TASK TO CARRY OUT:
Show each line in the listing below that contains the word "авиасалоне".
-------- DATA UNDER STUDY
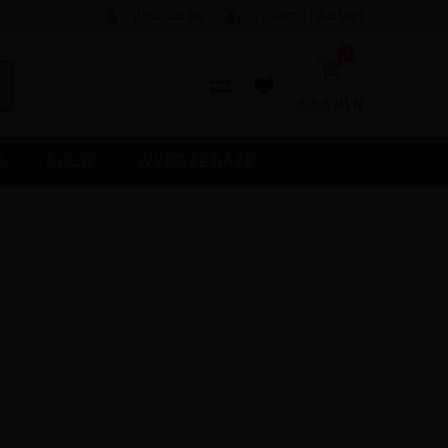
ZALOGUJ SIĘ
ZAREJESTRUJ MNIE
0
0.00
PLN
I
AKCJE
WYPRZEDAŻE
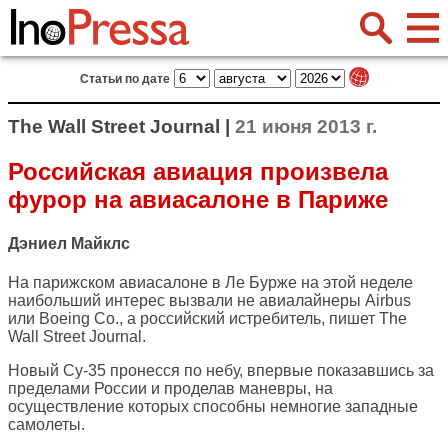
Статьи по дате
The Wall Street Journal |
21 июня 2013 г.
Российская авиация произвела
фурор на авиасалоне в Париже
Дэниел Майклс
На парижском авиасалоне в Ле Бурже на этой неделе
наибольший интерес вызвали не авиалайнеры Airbus
или Boeing Co., а российский истребитель, пишет
The
Wall Street Journal
.
Новый Су-35 пронесся по небу, впервые показавшись за
пределами России и проделав маневры, на
осуществление которых способны немногие западные
самолеты.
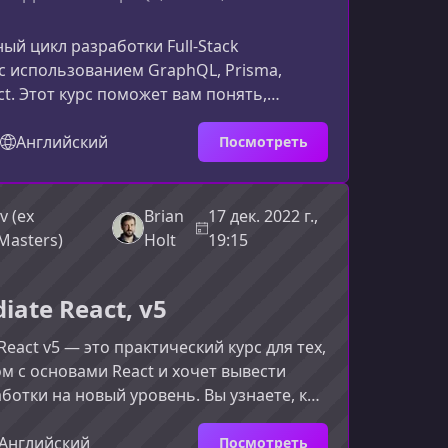
ый цикл разработки Full‑Stack
 использованием GraphQL, Prisma,
ct. Этот курс поможет вам понять,
hQL стал важным инструментом
 веб‑разработчика, как он решает
Английский
Посмотреть
REST и как построить быстрые,
мые и удобные в поддержке приложения
о интерфейса.Почему стоит изучать
v (ex
Brian
17 дек. 2022 г.,
sma, Node и ReactGraphQL давно
Masters)
Holt
19:15
ь модным словом и превратился в один
iate React, v5
React v5 — это практический курс для тех,
ом с основами React и хочет вывести
ботки на новый уровень. Вы узнаете, как
современными инструментами
React, оптимизировать приложения и
Английский
Посмотреть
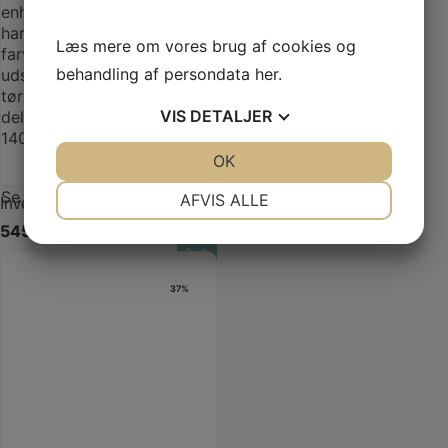
Læs mere om vores brug af cookies og
behandling af persondata
her
.
VIS
DETALJER
JA
NEJ
OK
JA
NEJ
NØDVENDIGE
PRÆFERENCER
Se produkt
AFVIS ALLE
Invero Tørklæde Kyra Nebel
545,00
kr.
JA
NEJ
JA
NEJ
MARKETING
STATISTIK
37%
Last one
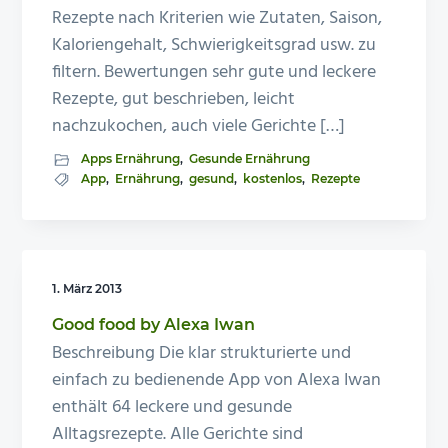
Rezepte nach Kriterien wie Zutaten, Saison,
Kaloriengehalt, Schwierigkeitsgrad usw. zu
filtern. Bewertungen sehr gute und leckere
Rezepte, gut beschrieben, leicht
nachzukochen, auch viele Gerichte […]
Apps Ernährung
,
Gesunde Ernährung
App
,
Ernährung
,
gesund
,
kostenlos
,
Rezepte
1. März 2013
Good food by Alexa Iwan
Beschreibung Die klar strukturierte und
einfach zu bedienende App von Alexa Iwan
enthält 64 leckere und gesunde
Alltagsrezepte. Alle Gerichte sind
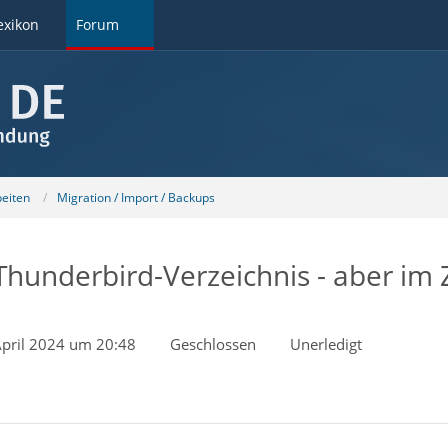
exikon
Forum
beiten
Migration / Import / Backups
Thunderbird-Verzeichnis - aber im Z
April 2024 um 20:48
Geschlossen
Unerledigt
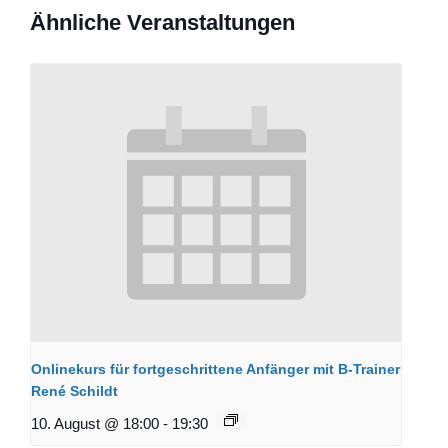
Ähnliche Veranstaltungen
Onlinekurs für fortgeschrittene Anfänger mit B-Trainer
René Schildt
10. August @ 18:00
-
19:30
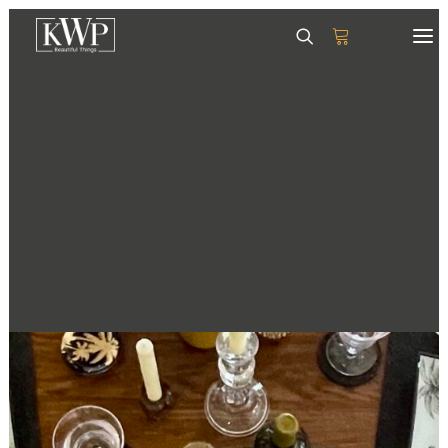
GESCHIRR
SERVIETTEN
TISCHSETS
GLÄSER & KRÜGE
TABLETTS
DEKORATION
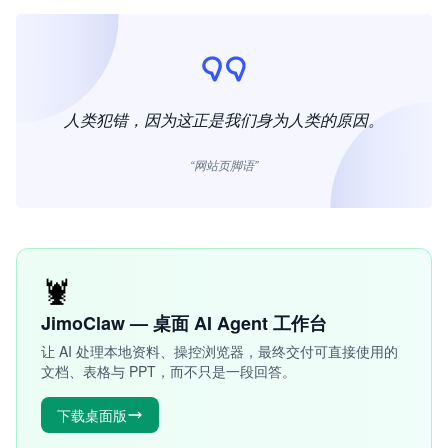
人类犯错，因为这正是我们身为人类的原因。
“网站页脚语”
🦞
JimoClaw — 桌面 AI Agent 工作台
让 AI 处理本地资料、操控浏览器，最终交付可直接使用的
文档、表格与 PPT，而不只是一段回答。
下载桌面版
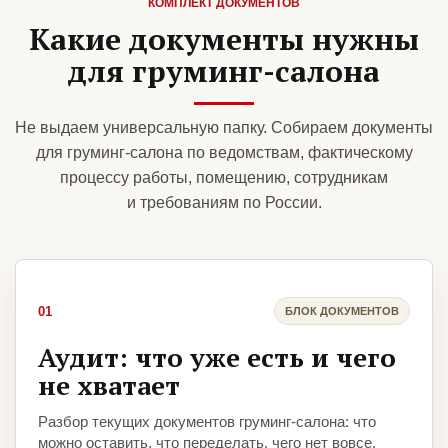
КОМПЛЕКТ ДОКУМЕНТОВ
Какие документы нужны
для груминг-салона
Не выдаем универсальную папку. Собираем документы
для груминг-салона по ведомствам, фактическому
процессу работы, помещению, сотрудникам
и требованиям по России.
01
БЛОК ДОКУМЕНТОВ
Аудит: что уже есть и чего
не хватает
Разбор текущих документов груминг-салона: что
можно оставить, что переделать, чего нет вовсе.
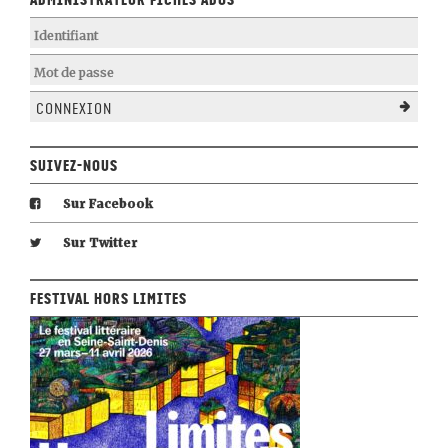
Administrateur Fiches Ados
Connexion
Suivez-nous
Sur Facebook
Sur Twitter
Festival Hors Limites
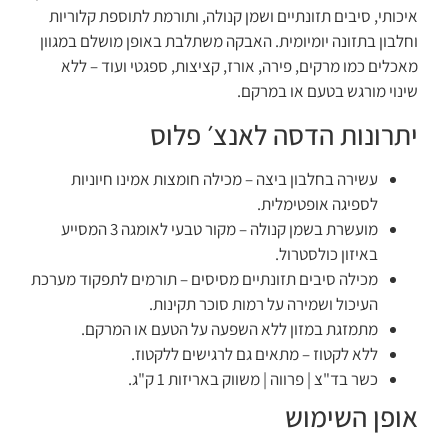
איכותי, סיבים תזונתיים ושמן קנולה, ותורמת לתוספת קלוריות
וחלבון בתזונה יומיומית. האבקה משתלבת באופן מושלם במגוון
מאכלים כמו מרקים, פירה, אורז, קציצות, ספגטי ועוד – ללא
שינוי מורגש בטעם או במרקם.
יתרונות הדסה לאנצ׳ פלוס
עשירה בחלבון ביצה – מכילה חומצות אמינו חיוניות
לספיגה אופטימלית.
מועשרת בשמן קנולה – מקור טבעי לאומגה 3 המסייע
באיזון כולסטרול.
מכילה סיבים תזונתיים מסיסים – תורמים לתפקוד מערכת
העיכול ושמירה על רמות סוכר תקינות.
מתמזגת במזון ללא השפעה על הטעם או המרקם.
ללא לקטוז – מתאים גם לרגישים ללקטוז.
כשר בד"צ | פרווה | משווק באריזות 1 ק"ג.
אופן השימוש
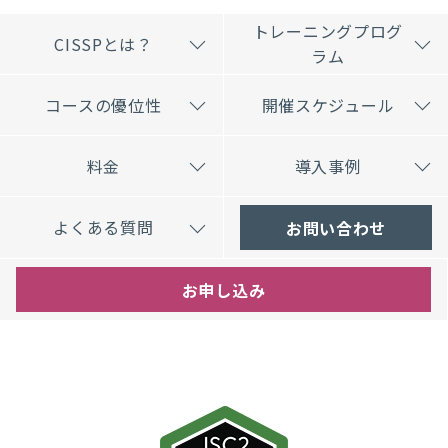
トレーニングプログ
CISSPとは？
ラム
コースの優位性
開催スケジュール
料金
導入事例
よくある質問
お問い合わせ
お申し込み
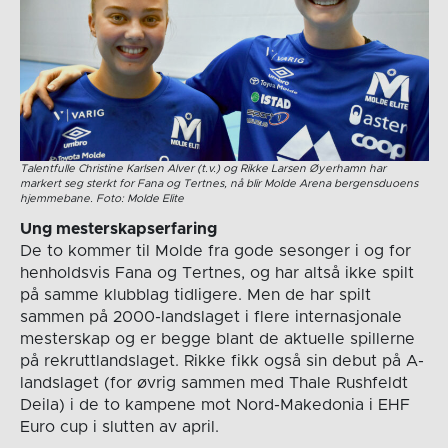
Talentfulle Christine Karlsen Alver (t.v.) og Rikke Larsen Øyerhamn har
markert seg sterkt for Fana og Tertnes, nå blir Molde Arena bergensduoens
hjemmebane. Foto: Molde Elite
Ung mesterskapserfaring
De to kommer til Molde fra gode sesonger i og for
henholdsvis Fana og Tertnes, og har altså ikke spilt
på samme klubblag tidligere. Men de har spilt
sammen på 2000-landslaget i flere internasjonale
mesterskap og er begge blant de aktuelle spillerne
på rekruttlandslaget. Rikke fikk også sin debut på A-
landslaget (for øvrig sammen med Thale Rushfeldt
Deila) i de to kampene mot Nord-Makedonia i EHF
Euro cup i slutten av april.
----------------
TASK SOLUTION:
фурор на авиасалоне в Париже
На парижском авиасалоне в Ле Бурже на этой неделе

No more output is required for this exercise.